There is little doubt that money is threatening the traditions and existence of team sports as we have known it over the years. There is more than enough evidence that cricket, rugby and football are selling their souls and traditions for money, with no respect for fans and traditions.
Let us start with cricket. There are now three world cups that will take place over the next three years. The two ICC T20 World Cups scheduled for India in 2021 and Australia in 2022, and after that the traditional ICC World Cup, also scheduled for India in 2023. Three world cups in three years! The ICC cannot be serious about the integrity of the World Cup Cricket brand and its rich 46-year history. They are using the World Cup tag for financial gain only, with little respect for the game, its traditions or its fans.

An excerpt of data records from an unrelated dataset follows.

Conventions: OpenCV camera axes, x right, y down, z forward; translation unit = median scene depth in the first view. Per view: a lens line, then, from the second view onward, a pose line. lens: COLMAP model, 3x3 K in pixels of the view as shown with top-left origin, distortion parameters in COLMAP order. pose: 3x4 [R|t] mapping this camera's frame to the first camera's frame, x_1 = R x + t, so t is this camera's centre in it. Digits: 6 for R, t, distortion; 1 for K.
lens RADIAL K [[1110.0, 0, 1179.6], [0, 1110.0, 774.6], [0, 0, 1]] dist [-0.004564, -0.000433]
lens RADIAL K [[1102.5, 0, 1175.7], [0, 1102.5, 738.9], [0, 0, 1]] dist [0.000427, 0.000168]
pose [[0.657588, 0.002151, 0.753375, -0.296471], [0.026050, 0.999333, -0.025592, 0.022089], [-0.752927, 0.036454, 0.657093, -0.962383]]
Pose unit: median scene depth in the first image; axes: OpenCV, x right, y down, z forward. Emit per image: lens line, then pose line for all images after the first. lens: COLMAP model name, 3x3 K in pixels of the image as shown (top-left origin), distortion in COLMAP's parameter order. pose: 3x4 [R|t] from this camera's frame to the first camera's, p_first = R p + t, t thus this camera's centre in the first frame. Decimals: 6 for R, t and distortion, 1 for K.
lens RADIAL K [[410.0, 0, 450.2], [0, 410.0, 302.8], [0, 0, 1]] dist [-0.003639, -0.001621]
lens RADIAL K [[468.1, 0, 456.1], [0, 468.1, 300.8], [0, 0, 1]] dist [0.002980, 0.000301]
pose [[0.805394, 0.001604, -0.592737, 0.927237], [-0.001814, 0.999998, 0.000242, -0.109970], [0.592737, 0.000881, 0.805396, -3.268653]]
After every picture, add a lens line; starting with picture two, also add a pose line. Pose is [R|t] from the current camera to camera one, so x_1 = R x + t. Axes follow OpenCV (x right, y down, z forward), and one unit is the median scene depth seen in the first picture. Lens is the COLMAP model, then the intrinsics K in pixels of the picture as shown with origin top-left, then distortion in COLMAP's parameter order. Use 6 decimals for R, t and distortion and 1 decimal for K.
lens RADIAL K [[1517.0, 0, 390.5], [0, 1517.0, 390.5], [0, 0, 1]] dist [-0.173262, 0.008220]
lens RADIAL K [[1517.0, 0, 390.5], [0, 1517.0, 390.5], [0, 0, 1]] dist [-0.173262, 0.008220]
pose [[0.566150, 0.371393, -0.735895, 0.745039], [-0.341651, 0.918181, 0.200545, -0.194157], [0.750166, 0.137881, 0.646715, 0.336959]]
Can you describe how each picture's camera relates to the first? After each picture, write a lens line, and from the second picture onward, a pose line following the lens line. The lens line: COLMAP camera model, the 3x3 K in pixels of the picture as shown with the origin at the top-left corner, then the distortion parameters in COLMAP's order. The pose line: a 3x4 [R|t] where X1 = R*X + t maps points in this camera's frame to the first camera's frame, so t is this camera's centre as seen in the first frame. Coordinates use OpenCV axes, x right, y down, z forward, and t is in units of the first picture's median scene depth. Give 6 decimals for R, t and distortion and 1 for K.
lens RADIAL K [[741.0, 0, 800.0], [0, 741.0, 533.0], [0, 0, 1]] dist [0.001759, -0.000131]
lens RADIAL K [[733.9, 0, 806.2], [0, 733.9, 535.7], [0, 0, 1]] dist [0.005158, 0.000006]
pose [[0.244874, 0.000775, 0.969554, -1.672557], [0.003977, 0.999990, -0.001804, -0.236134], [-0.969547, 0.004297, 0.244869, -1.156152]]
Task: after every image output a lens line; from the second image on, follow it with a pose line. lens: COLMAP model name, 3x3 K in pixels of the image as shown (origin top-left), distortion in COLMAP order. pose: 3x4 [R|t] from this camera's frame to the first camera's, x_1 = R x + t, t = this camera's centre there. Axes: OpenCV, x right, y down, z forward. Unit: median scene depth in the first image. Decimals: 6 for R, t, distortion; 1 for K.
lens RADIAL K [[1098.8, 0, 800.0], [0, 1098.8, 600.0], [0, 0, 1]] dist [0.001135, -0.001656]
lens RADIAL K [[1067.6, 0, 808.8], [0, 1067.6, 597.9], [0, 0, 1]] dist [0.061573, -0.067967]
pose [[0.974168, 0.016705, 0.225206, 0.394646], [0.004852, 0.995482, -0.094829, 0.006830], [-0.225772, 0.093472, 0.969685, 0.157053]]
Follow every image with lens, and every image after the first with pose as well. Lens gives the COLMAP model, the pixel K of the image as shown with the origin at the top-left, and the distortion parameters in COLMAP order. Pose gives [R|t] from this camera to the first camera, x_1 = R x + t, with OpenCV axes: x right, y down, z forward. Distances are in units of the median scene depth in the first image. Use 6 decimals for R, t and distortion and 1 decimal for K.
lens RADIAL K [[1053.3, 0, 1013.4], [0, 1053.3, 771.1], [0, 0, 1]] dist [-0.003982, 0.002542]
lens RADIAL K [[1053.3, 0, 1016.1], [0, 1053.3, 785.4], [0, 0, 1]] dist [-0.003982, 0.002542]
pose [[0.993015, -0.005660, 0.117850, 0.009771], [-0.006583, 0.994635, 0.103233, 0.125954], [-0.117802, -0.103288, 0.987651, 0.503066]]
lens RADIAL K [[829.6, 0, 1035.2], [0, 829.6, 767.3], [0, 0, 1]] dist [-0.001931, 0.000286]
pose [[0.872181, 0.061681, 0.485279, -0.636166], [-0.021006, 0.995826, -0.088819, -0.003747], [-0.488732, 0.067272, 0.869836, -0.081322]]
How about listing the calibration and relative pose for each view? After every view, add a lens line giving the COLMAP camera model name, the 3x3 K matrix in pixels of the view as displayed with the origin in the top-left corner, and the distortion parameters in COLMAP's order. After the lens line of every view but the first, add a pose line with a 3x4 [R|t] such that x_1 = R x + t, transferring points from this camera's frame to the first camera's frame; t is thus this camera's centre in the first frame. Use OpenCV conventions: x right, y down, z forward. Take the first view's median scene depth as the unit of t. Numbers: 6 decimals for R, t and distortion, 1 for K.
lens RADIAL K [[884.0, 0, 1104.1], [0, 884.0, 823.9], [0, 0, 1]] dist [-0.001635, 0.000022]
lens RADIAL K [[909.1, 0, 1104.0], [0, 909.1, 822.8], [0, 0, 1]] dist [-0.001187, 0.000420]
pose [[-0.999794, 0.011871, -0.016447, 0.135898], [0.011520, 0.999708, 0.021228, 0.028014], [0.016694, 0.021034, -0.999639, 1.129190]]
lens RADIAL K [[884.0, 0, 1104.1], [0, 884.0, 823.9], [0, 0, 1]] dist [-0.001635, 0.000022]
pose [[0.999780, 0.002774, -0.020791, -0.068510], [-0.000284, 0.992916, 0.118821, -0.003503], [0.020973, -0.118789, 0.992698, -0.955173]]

In years gone by, the ICC used the Champions Trophy and World T20 to fulfil their contractual obligations with sponsors and broadcasters between World Cups. These tournaments worked well and there was no need to change. The last Champions Trophy in England was an outstanding success and the dream final between India and Pakistan drew over a billion television viewers for the first time in cricket’s history. Was it necessary to change?
Historically rugby in South Africa has been a very strong sport, with a strong national team supported by the Currie Cup, recognised as the best domestic competition in world rugby. What have the rugby administrators done but do away with traditional international tours that created history and memories, and replaced it with ad hoc international schedules and tournaments that have no or little context?
The Currie Cup has been destroyed, with South African domestic teams playing in competitions like the now defunct Super Rugby and a second attempt to play offshore domestic rugby with second-rate European teams in the Pro 16. All the good things in rugby have been destroyed because their business model no longer works.
There was an interesting development recently in English football when the top six teams planned a breakaway league with six top European clubs. There was a massive backlash from fans of these clubs and even the British government, resulting in this initiative being shelved. Once again it was based on money with little respect for the more than 100-year history and legacy of British football, or its fanatical, paying fans.
The invasion of the Old Trafford pitch by angry Manchester United supporters can easily be the first signs that supporters worldwide are tired of being taken for granted. After all, the stadium-attending fans and paid channel subscribers are the people who finance sport.
Sport without fans and supporters will have no future.